## PROBLEM REQUIREMENTS
According to the text about the writers conference, how many days did the conference run?

This past weekend, Book Passage‘s annual Children’s Writers and Illustrators Conference was interrupted by a train wreck. But luckily by the end of the four days, I had pulled myself out of the mangled wreckage of twisted metal and burning compartments, dusted the ash from my sleeves, and put one shaky foot in front of the other, back on the path to where I want to be heading.
Everything started off full steam ahead on that first day of the conference: notebook tucked beneath my elbow, manuscript well loved by a roomful of seven-year olds in my back pocket, and visions of dollar signs dancing in my head. With a bellyful of coffee, I was ready to take the kid lit scene by storm.
Then the train jumped the track, folded like an accordion, and burst into flame, belching black smoke into the clear blue sky.
The story that I had brought to the conference hoping to sell had another thing in mind for me.

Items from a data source
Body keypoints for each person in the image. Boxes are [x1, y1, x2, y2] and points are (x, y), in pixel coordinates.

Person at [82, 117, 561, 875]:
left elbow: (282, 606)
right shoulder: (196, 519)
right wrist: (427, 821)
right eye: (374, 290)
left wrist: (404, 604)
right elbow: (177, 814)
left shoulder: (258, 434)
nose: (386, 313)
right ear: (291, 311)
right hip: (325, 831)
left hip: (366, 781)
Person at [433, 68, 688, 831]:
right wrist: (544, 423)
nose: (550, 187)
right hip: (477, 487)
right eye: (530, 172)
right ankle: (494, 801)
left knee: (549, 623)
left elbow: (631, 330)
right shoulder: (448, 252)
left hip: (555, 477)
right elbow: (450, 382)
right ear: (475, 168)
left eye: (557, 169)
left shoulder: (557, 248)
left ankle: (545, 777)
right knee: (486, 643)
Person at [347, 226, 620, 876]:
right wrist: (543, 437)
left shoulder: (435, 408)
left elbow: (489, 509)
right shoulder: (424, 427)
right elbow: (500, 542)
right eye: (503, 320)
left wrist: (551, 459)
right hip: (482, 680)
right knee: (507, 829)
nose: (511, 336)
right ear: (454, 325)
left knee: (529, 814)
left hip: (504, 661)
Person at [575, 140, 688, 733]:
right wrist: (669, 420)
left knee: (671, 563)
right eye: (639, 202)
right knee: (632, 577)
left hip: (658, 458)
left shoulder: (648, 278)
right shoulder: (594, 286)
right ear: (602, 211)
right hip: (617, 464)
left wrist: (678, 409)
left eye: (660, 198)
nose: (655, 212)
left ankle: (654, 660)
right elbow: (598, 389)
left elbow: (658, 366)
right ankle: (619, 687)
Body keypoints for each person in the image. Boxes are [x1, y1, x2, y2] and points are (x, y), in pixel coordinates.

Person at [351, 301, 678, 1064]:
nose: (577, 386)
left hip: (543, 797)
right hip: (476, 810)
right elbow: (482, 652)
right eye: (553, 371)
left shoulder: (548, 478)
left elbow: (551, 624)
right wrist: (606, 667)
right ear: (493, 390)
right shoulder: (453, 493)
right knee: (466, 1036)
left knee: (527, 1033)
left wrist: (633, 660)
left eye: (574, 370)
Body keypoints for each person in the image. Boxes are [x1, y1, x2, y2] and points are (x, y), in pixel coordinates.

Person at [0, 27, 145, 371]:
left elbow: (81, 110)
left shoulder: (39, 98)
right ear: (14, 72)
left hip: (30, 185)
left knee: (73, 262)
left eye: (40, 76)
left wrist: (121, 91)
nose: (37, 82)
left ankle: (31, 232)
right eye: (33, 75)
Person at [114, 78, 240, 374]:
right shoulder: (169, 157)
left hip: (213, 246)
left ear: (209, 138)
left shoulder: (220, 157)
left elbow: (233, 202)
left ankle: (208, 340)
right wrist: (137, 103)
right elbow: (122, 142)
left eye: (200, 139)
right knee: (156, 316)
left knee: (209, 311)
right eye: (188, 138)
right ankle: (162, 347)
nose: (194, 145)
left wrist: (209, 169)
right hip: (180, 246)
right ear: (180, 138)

## ANSWER TO THE PROBLEM
Four days.